His problems were small fry compared to horrific events occurring on mainland Europe which were about to change Beaton’s fortunes. The Second World War proved to be the making of Cecil Beaton and re-established him as a gifted photographer and artist, despite his anti-semitic outburst.
It was the Queen who recommended Beaton to the Ministry of Information, where he was employed as a War Photographer. It was a great relief to Beaton who felt:
…frustrated and ashamed. This war, as far as I can see, is something specifically designed to show up my inadequacy in every possible capacity. I am too incompetent to enlist as a private in the army. It’s doubtful if I’d be much good at camouflage — in any case my repeated requests to join have been met with, ‘You’ll be called if you’re wanted.’ What else can I do?

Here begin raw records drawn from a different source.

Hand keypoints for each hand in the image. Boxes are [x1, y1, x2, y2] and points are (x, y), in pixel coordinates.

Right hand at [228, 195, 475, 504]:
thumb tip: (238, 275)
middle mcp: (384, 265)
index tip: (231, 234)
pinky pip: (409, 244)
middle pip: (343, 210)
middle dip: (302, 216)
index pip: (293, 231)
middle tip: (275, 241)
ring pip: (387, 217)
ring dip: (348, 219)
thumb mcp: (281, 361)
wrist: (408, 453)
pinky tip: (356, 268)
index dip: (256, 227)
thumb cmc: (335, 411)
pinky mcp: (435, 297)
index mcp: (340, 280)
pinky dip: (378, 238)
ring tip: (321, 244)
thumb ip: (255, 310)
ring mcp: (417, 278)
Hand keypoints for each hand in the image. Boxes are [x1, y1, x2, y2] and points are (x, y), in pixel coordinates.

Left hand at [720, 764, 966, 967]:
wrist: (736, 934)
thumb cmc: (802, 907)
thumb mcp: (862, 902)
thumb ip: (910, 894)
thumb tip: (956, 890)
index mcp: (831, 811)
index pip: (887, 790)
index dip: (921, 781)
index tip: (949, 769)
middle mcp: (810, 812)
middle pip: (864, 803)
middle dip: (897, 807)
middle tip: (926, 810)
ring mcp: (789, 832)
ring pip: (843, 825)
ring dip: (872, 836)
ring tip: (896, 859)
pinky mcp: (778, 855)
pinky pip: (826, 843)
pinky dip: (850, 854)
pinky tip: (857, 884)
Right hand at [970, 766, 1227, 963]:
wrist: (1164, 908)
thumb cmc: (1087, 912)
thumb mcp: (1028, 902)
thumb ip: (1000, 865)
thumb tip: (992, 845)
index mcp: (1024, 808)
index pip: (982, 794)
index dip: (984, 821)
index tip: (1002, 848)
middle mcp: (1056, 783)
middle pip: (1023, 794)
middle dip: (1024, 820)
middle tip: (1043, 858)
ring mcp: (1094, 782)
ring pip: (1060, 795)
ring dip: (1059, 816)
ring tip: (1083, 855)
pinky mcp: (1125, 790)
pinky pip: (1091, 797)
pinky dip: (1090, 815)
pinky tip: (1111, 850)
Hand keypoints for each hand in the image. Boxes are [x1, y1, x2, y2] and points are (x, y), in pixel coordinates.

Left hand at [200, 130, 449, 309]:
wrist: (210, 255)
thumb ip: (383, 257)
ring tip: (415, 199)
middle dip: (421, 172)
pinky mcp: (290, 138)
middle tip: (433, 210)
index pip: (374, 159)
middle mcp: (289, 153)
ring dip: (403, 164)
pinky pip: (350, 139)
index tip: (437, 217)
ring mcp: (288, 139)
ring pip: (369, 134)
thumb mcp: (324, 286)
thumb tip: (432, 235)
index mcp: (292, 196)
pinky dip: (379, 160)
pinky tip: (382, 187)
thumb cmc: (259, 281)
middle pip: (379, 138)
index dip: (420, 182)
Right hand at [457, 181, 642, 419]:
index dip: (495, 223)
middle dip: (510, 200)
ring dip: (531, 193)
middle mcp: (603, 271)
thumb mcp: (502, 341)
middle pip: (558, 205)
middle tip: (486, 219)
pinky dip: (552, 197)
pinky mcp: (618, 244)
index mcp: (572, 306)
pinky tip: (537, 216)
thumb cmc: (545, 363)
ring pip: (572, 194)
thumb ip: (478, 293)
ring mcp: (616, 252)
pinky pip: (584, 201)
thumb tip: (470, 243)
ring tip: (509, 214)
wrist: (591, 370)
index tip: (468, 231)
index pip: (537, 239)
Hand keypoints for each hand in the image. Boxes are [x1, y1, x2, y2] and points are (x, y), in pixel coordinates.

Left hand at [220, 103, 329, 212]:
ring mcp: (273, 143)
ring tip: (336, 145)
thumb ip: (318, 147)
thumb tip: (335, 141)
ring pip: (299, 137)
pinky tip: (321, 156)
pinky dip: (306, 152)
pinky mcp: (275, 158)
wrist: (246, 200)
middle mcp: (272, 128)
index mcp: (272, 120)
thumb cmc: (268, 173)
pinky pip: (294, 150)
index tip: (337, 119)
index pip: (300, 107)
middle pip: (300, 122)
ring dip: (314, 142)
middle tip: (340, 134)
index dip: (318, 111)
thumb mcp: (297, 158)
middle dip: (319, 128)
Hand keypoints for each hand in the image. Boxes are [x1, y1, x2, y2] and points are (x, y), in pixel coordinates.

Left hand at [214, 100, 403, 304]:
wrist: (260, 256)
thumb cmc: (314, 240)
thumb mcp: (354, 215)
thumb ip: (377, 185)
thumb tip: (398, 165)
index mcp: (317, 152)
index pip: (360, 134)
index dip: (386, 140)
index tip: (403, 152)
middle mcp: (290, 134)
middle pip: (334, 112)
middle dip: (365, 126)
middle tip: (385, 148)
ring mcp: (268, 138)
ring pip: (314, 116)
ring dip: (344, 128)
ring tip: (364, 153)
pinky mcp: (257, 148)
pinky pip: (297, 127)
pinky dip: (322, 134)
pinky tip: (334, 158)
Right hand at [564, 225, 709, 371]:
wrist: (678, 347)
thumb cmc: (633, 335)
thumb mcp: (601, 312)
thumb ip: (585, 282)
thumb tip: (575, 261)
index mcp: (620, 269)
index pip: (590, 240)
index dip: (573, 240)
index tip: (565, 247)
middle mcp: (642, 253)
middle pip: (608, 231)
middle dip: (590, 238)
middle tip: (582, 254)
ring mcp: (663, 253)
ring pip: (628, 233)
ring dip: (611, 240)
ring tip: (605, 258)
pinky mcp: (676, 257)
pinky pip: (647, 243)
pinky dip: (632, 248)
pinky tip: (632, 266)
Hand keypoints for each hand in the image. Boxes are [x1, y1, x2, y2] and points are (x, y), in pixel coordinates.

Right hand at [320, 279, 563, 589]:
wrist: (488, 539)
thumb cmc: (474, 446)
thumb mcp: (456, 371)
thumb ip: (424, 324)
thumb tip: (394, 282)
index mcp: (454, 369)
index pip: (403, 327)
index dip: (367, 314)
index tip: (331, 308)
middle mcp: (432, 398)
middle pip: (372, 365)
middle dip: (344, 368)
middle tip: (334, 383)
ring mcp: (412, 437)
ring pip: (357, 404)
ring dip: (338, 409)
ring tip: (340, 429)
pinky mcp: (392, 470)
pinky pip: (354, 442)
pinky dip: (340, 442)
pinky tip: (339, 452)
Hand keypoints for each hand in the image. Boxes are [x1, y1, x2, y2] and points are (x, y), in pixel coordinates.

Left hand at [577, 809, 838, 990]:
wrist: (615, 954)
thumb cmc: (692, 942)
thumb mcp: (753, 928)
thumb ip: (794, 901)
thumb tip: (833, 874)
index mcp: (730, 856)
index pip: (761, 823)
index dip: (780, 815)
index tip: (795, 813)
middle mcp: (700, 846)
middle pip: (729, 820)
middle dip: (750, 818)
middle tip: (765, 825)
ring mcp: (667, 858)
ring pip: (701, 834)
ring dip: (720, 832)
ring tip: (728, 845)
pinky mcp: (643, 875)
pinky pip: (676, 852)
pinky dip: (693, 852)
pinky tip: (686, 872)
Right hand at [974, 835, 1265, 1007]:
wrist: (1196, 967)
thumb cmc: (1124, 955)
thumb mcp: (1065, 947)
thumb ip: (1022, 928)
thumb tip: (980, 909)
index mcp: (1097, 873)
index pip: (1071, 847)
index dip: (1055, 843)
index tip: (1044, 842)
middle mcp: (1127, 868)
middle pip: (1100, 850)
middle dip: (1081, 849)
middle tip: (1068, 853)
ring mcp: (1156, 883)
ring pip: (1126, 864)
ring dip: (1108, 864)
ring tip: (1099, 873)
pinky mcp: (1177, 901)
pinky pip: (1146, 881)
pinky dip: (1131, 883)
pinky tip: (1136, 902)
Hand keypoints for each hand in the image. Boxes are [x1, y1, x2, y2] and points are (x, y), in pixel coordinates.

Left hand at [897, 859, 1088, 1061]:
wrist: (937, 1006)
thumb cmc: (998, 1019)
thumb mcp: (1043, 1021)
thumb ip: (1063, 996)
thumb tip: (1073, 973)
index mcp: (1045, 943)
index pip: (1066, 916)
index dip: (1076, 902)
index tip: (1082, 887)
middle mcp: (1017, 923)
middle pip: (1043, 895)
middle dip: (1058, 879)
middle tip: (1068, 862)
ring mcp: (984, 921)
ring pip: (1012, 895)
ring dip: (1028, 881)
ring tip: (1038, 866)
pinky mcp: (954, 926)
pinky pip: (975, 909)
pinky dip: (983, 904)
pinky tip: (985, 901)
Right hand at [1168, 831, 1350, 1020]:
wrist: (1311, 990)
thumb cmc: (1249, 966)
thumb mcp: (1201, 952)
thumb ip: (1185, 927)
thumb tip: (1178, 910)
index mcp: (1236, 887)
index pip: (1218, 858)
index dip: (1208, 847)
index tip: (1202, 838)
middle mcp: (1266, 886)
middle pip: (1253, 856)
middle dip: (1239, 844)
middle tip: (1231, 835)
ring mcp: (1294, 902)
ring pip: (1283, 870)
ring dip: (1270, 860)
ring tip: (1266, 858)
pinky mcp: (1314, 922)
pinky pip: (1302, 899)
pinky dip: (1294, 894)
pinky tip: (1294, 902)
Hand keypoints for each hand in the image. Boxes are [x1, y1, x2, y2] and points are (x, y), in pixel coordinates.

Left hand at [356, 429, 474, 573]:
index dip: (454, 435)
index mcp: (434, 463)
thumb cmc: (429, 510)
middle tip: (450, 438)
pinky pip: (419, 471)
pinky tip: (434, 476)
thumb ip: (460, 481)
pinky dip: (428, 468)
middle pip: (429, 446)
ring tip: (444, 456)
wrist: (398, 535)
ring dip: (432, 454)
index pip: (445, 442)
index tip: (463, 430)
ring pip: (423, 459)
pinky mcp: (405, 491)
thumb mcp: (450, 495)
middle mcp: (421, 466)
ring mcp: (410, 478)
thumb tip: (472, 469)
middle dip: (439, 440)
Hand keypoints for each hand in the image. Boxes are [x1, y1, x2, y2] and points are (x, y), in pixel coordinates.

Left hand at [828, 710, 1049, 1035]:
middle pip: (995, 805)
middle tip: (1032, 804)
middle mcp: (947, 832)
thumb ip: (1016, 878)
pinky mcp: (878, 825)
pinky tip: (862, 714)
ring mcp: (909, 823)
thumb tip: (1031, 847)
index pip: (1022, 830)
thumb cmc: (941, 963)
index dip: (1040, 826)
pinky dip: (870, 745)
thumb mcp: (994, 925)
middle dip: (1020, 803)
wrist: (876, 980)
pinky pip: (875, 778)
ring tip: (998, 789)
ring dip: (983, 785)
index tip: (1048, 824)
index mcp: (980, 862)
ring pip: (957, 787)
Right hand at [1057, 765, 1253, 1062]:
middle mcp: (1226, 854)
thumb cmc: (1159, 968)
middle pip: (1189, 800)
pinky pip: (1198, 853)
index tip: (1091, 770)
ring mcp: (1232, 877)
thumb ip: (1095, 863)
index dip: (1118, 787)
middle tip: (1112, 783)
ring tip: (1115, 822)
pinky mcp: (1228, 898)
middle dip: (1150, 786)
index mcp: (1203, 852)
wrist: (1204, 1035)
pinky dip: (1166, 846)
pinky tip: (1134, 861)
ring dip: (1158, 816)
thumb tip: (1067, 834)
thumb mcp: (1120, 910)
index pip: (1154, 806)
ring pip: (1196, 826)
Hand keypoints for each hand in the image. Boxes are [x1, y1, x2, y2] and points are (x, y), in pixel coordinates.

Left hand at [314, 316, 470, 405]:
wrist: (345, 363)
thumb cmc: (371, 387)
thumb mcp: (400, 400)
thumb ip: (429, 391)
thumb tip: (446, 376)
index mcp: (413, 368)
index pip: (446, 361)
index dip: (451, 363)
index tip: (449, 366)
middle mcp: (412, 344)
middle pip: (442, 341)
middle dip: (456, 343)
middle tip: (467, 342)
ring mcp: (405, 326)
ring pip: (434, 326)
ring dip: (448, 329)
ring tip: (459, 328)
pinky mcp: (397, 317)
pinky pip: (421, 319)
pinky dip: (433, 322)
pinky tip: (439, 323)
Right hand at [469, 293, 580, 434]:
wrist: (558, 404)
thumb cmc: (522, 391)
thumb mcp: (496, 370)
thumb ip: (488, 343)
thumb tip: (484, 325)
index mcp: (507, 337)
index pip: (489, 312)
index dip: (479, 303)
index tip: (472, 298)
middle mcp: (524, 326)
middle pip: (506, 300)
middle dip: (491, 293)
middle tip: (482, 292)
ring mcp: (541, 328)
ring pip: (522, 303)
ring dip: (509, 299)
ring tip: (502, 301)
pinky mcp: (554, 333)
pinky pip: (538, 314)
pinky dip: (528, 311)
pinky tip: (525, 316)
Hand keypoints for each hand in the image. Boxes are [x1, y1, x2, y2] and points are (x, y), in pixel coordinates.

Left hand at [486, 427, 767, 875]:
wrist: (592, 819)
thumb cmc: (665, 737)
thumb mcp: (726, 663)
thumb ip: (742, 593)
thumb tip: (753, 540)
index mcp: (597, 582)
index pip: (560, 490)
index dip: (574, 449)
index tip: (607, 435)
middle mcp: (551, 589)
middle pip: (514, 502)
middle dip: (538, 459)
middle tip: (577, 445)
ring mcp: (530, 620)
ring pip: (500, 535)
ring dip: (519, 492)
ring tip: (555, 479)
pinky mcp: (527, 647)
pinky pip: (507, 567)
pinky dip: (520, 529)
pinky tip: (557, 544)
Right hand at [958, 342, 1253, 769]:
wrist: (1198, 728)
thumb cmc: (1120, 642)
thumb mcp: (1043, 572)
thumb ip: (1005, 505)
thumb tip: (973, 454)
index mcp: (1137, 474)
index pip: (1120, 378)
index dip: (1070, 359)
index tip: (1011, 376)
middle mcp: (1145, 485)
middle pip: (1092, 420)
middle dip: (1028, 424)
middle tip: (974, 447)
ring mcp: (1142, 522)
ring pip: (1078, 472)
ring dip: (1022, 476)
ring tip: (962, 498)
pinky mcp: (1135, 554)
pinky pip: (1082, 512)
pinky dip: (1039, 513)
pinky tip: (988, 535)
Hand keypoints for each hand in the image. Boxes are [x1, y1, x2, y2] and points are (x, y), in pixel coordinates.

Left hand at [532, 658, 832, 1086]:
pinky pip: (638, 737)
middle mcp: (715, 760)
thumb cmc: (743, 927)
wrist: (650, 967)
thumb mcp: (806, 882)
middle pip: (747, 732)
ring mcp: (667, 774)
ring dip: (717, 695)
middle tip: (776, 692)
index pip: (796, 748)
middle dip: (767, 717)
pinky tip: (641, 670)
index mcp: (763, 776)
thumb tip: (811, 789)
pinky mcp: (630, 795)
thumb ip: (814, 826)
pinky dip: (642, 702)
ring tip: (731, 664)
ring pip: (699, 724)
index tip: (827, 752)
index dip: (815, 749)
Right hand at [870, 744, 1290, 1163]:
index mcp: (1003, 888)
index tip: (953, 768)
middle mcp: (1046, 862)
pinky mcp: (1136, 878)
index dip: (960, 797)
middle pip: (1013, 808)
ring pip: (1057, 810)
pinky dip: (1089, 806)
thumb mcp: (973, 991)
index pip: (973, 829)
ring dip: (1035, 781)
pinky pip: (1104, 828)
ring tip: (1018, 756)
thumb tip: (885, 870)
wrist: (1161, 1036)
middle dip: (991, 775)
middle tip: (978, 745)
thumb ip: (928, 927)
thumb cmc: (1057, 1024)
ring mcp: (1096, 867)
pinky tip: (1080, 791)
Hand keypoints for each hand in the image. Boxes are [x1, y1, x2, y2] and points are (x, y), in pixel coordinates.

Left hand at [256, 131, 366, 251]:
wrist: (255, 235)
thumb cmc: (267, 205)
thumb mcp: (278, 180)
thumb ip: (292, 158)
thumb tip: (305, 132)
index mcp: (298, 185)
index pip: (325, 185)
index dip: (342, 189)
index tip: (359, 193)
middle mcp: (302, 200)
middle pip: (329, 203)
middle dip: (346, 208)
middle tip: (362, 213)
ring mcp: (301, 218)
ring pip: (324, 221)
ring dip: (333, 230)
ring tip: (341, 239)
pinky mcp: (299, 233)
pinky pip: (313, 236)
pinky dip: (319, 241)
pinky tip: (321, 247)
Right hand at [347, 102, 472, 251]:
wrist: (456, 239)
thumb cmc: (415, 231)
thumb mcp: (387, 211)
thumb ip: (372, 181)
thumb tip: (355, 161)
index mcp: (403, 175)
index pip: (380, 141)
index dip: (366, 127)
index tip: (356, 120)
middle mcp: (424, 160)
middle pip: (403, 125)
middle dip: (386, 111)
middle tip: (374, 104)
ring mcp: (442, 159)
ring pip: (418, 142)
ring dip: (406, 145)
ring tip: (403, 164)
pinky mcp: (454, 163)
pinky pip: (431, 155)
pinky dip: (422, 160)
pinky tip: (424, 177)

The Ministry of Information were equally “baffled”. As Beaton was a “special case” it was debated whether he should wear a uniform or not? And whether he would be a private or a non-commissioned officer? It was decided to give Beaton a uniform in case he was captured and shot as a spy.
His British Forces Identity Card was #55561. Beaton photographed London during the Blitz. He travelled all across England and then far and wide across Europe, Africa and Japan sending back despatches. He “was one of Britain’s hardest working war photographers during the Second World War.”
As an official photographer for the British Ministry of Information, Beaton travelled far and wide to document the impact of war on people and places in his own unique style. In later life, Beaton came to regard his war photographs as his single most important body of photographic work. He took some 7,000 photographs for the Ministry of Information covering all aspects of the Second World War.
Beaton also spent time drawing pictures of the pilots, sailors, soldiers, doctors, nurses, and officers he met during the war. He drew them in sketch books or on the pages of his diary.
About eight men in white overalls, their khaki shorts showing at the back, were pulling on rubber gloves; over their faces small squares of white linen were tied with white tape bows. My new friend was obviously disappointed that he himself was not to be performing the operation. ‘You see, we take it in turns here,’ he remarked. ‘Major Bingham is on tonight.’ The results of the X-ray photographs were handed around. The colonel showed me the negatives, which were interpreted as revealing little bits of dispersed metal, but their whereabouts could not be gauged precisely. ‘My God, you’re lucky, Beaton! This’ll be a great opportunity for you. You can take your time: it’s a big operation. It all depends where we find the metal is lodged, but it may last an hour and a half. There’s a fly!’ With a fly whisk he swotted it.
The patient’s forehead began to sweat. Now he was unconscious. A nasty little safety razor began to shave the torso. A bowl containing the wisps of hair was taken away. The body was now painted orange with iodine and the operation could start. The lights were centred on the abdomen. The remaining parts were hidden beneath cloths and towels. The patient sucked air through the rubber mouthpiece which, connected by a tube, caused a glass cylinder of liquid to fill with bubbles each time he breathed out. The muffled instructions of surgeon and assistants were difficult to hear. A nurse, masked like the others, was busy with her tray of instruments, producing, one by one, the necessary knives or scissors. An assistant mopped the surgeon’s sweating brow as he slowly cut a large slit down the patient’s outer gut that was held back to reveal the intestines.
Some of the dining tables in the mess tent are adorned with wild flowers picked from the desert scrub. A certain rivalry stimulates the various messes. I heard one squadron leader, after seeing the glass display at the mess at which he had just lunched, telephone back 200 miles to his orderly, telling him that last night’s Chianti bottle must be saved and used in future on the table as a water jug.
Work never stops in the ‘Ops’ room. The electric bulbs burn continuously upon the maps and charts that show the progress of the latest sorties. Day and night the Met. people foretell the weather conditions of the future. In the vast dark hangars the electricians are making major repairs to every sort of aircraft. In the bomb dump armourers are loading on to trucks the explosives destined for the pressure points of the enemy’s arteries.
But I now realize that feelings are controlled and smothered by a self-preservation instinct. Realization of their nearness to danger is never far removed from the minds of these youths, in spite of such easy grace of heart.
One of the worst aspects of desert life is the men’s lack of reading matter. However conscientious they are about their duties, much of their time necessarily must be spent ‘hanging about being bored’. In the whole of the Middle East there is a shortage of books (such a thing as a Baedeker is nowhere available). The paper shortage is worse than it is in England, and transport cannot be spared for the printed word.